- Sayfa
------
Seçme-yerleştirmenin zirvesindeydik...
Türkiye’nin seçme-yerleştirme süreçlerine yönelik tek zirvesi olan HRdergi tarafından dokuzuncu kez 21 Eylül’de Marriott Hotel Asia’da düzenlenen Seçme-Yerleştirme Zirvesi yine dev şirketlerin İK profesyonellerini bir araya getirdi.
15 farklı oturum ve 18 konuşmacı ile seçme-yerleştirmenin tüm detaylarının ve odak noktalarının masaya yatırıldığı zirve Baltaş-Eksen, DBE Davranış Bilimleri Enstitüsü ve Kariyer.net’in Resmi Sponsorluklarıyla daha da renklendi. Vodafone, Beymen, HSBC, Teknosa, Hewlett Packard, Ford Otosan, Pfizer, Eczacıbaşı Girişim’den uygulamalar, başarı hikayeleri ve tavsiyeler dinleyen katılımcılar Türkiye’nin önde gelen danışmanlarından da seçme yerleştirmeye dair yeni yaklaşımları ve teknikleri dinleme fırsatı buldular.
HRdergi Genel Müdürü Alper Toper’in açılış konuşmasıyla başlayan etkinliğin ilk oturumu HRdergi Genel Müdür Yardımcısı Ülgen Özmen Kuru’nun yönettiği ‘Seçme yerleştirmede değişen yaklaşımlar’ başlıklı panel oldu. Nicholson International Türkiye Ofisi Müdürü Özgür Tuncer, Stanton Chase International Kıdemli Danışmanı Ömer Aydoğan ve Amrop Türkiye Ortağı Gülven Aytekin’in söz aldığı panelde seçme-yerleştirmenin dünden bugüne değişen yüzüne değinildi.
------
- Sağlanan veriler
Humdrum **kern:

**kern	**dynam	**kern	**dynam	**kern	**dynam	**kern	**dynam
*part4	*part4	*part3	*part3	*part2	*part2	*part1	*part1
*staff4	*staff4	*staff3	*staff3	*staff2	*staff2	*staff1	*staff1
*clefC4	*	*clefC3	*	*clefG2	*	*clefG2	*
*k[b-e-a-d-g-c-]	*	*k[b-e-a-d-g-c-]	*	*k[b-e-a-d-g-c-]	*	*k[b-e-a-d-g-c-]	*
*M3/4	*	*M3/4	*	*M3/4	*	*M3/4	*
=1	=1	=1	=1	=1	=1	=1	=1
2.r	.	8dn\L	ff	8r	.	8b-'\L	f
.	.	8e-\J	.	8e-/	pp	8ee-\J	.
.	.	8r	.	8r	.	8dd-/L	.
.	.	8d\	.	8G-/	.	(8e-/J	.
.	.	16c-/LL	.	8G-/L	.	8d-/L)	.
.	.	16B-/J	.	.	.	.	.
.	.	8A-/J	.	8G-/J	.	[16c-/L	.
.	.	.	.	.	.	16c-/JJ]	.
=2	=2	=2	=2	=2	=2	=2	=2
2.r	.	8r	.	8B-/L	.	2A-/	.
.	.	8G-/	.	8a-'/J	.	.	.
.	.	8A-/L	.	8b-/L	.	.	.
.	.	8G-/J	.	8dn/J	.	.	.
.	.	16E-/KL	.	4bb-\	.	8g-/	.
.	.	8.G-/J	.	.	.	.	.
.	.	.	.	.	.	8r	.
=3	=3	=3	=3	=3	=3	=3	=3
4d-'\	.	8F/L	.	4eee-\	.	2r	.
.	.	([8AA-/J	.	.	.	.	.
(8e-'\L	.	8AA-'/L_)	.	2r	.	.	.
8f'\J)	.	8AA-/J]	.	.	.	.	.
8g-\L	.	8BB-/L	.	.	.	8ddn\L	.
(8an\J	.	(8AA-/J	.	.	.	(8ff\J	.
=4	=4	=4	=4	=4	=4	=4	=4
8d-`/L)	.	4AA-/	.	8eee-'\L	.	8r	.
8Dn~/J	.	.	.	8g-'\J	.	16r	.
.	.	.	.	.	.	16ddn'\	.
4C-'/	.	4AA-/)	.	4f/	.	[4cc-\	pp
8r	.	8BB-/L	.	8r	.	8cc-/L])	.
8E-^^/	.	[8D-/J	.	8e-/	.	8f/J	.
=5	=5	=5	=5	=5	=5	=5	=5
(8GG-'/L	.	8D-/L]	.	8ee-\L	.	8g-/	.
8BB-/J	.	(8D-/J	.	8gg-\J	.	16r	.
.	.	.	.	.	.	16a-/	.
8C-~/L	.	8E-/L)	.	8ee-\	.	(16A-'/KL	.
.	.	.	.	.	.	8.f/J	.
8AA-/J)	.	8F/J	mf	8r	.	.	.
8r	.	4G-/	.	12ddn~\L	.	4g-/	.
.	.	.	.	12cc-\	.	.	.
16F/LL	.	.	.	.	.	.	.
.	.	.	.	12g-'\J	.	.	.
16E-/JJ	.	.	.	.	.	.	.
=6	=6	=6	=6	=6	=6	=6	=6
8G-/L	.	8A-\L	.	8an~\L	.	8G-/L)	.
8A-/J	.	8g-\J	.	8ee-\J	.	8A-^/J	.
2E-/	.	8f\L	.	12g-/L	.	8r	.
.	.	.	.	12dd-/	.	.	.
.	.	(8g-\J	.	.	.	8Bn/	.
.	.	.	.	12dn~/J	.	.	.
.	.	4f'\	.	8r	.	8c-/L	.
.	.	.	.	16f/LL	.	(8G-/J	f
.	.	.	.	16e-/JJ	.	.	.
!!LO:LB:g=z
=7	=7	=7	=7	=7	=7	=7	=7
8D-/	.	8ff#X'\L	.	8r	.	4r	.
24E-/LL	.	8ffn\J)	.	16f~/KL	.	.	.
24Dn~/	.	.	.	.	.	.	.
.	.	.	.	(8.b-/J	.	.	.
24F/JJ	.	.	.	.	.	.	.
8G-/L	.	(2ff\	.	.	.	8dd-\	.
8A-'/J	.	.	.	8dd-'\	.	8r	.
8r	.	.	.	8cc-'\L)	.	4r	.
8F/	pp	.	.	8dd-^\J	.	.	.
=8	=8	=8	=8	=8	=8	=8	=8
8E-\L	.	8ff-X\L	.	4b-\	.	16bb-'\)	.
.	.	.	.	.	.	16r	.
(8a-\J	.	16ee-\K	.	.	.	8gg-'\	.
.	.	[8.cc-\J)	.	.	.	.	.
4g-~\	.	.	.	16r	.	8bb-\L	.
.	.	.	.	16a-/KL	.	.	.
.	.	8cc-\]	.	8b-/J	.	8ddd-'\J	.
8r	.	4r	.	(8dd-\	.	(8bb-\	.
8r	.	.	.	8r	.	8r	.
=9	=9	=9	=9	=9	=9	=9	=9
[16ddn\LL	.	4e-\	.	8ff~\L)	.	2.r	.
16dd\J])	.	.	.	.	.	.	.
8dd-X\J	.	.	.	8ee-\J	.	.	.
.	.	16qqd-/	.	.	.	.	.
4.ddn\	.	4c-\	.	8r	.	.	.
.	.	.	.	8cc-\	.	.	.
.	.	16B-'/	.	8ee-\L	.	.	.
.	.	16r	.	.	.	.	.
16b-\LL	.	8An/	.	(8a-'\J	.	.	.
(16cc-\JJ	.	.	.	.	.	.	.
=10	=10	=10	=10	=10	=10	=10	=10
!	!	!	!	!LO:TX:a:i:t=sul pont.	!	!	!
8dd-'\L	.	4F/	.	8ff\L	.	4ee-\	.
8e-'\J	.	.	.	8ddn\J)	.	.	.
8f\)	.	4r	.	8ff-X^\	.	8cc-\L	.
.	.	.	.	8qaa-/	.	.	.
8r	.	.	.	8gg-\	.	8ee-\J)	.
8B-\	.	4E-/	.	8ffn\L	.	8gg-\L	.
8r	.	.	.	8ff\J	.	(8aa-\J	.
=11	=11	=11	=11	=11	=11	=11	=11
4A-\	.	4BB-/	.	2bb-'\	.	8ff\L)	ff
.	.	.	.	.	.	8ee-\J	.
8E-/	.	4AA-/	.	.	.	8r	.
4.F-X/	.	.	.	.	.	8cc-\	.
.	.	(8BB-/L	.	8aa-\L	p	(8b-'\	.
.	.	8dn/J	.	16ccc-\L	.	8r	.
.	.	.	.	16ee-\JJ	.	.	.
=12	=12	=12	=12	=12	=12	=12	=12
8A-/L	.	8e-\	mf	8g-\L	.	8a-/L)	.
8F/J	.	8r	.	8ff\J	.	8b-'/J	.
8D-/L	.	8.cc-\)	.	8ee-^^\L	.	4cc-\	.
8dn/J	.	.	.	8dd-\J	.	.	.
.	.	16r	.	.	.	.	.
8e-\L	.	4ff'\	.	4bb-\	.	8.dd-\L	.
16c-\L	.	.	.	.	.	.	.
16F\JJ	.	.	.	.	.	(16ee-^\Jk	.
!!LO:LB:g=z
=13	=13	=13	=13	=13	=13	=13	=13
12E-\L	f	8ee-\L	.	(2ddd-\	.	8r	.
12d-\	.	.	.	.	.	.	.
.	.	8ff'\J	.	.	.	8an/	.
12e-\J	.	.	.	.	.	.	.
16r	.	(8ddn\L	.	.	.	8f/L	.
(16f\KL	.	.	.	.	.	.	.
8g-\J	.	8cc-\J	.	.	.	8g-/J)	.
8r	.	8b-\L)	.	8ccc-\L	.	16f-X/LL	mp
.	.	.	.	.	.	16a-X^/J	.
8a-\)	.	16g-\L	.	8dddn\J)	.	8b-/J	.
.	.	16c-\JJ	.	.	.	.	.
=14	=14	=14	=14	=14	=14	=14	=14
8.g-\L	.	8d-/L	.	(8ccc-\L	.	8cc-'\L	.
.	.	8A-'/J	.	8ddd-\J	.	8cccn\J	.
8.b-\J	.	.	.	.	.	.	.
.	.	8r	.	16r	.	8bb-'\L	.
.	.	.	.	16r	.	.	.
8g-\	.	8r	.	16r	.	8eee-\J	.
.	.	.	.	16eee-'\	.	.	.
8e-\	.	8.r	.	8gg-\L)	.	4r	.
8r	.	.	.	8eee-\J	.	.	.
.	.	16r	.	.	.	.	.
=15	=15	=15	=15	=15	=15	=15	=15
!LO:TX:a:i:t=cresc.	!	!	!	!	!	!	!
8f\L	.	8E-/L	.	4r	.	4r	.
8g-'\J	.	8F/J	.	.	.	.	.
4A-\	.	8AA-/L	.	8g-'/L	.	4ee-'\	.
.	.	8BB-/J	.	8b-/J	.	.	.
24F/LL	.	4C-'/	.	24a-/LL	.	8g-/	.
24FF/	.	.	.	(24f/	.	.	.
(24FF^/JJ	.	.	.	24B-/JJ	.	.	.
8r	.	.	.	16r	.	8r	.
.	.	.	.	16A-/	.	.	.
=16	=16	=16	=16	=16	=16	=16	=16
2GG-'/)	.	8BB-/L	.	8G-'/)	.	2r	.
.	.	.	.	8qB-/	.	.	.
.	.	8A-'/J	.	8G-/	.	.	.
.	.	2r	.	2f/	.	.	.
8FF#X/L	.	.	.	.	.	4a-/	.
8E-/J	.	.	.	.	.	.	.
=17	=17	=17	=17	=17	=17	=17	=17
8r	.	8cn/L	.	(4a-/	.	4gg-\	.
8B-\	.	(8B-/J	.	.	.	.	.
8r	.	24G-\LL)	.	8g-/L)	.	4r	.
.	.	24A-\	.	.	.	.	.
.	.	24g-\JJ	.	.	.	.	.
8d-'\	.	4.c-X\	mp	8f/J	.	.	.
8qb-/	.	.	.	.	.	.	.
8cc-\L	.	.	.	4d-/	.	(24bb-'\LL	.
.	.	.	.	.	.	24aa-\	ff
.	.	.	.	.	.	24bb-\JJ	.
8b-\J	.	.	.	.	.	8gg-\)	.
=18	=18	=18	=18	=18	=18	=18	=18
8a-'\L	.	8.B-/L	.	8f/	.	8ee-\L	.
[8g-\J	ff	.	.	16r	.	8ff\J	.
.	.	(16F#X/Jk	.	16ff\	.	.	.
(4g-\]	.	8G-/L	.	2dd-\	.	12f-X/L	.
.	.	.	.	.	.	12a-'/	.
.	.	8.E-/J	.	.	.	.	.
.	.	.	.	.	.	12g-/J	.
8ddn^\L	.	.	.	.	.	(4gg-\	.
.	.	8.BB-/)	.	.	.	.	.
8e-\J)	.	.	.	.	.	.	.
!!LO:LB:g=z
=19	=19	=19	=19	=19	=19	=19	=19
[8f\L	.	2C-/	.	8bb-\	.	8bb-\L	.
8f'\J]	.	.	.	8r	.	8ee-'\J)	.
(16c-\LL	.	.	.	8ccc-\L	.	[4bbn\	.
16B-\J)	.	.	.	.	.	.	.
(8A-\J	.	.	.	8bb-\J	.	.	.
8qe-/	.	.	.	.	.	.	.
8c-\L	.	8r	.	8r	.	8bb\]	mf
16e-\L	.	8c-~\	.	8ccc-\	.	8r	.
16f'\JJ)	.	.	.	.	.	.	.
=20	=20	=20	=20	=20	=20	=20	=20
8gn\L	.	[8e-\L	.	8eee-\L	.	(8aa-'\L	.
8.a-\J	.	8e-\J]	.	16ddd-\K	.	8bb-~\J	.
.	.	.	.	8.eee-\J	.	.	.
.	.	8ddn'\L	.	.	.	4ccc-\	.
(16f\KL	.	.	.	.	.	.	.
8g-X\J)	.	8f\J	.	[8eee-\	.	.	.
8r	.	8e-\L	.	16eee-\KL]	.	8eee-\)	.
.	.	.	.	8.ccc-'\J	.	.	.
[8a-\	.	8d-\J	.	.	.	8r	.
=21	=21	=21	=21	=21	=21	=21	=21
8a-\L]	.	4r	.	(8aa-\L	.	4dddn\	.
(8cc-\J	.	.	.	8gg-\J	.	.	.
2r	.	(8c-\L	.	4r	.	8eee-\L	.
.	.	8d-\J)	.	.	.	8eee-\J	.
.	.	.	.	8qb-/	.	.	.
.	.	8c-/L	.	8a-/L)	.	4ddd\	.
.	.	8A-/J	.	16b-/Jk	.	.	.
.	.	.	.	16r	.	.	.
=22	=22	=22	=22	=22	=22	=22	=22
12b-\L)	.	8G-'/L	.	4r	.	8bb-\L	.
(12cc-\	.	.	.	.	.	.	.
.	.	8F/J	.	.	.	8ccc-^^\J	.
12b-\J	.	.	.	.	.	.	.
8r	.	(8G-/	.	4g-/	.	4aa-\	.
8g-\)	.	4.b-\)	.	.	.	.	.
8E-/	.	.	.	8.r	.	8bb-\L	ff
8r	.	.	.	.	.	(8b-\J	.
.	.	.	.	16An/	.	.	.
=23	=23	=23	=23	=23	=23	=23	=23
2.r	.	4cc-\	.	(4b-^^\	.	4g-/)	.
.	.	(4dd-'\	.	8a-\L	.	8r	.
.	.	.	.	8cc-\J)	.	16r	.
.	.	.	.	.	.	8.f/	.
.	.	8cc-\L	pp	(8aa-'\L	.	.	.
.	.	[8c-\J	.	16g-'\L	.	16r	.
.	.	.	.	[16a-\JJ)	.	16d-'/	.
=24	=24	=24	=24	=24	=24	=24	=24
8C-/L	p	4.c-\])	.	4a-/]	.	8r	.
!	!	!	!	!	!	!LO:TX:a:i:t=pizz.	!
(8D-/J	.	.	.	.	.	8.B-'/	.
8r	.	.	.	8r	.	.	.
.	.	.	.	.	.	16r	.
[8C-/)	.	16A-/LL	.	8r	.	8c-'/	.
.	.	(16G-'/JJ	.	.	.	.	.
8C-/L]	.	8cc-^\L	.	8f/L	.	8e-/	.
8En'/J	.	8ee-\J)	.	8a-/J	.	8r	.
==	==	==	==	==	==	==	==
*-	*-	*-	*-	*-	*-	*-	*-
------
- Görevler ve alıştırmalar
**a)** Zirve metninde "Türkiye’nin seçme-yerleştirme süreçlerine" ile başlayıp "dinleme fırsatı buldular." ifadesine kadar süren bölümü aynen kopyalayın.
**b)** Aşağıdaki ifadelerin zirve metniyle uyuşup uyuşmadığını evet ya da hayır ile belirtin ve her biri için belirleyici sözleri metinden aynen alıntılayın: (i) Zirve onuncu kez düzenlendi. (ii) Zirvede 15 farklı oturum vardı. (iii) Etkinliğin ilk oturumunu Alper Toper yönetti.

- Alıştırma yanıtları
**a)**
Türkiye’nin seçme-yerleştirme süreçlerine yönelik tek zirvesi olan HRdergi tarafından dokuzuncu kez 21 Eylül’de Marriott Hotel Asia’da düzenlenen Seçme-Yerleştirme Zirvesi yine dev şirketlerin İK profesyonellerini bir araya getirdi.
15 farklı oturum ve 18 konuşmacı ile seçme-yerleştirmenin tüm detaylarının ve odak noktalarının masaya yatırıldığı zirve Baltaş-Eksen, DBE Davranış Bilimleri Enstitüsü ve Kariyer.net’in Resmi Sponsorluklarıyla daha da renklendi. Vodafone, Beymen, HSBC, Teknosa, Hewlett Packard, Ford Otosan, Pfizer, Eczacıbaşı Girişim’den uygulamalar, başarı hikayeleri ve tavsiyeler dinleyen katılımcılar Türkiye’nin önde gelen danışmanlarından da seçme yerleştirmeye dair yeni yaklaşımları ve teknikleri dinleme fırsatı buldular.

**b)**
(i) Hayır: "dokuzuncu kez 21 Eylül’de Marriott Hotel Asia’da düzenlenen"
(ii) Evet: "15 farklı oturum ve 18 konuşmacı ile"
(iii) Hayır: "HRdergi Genel Müdür Yardımcısı Ülgen Özmen Kuru’nun yönettiği ‘Seçme yerleştirmede değişen yaklaşımlar’ başlıklı panel"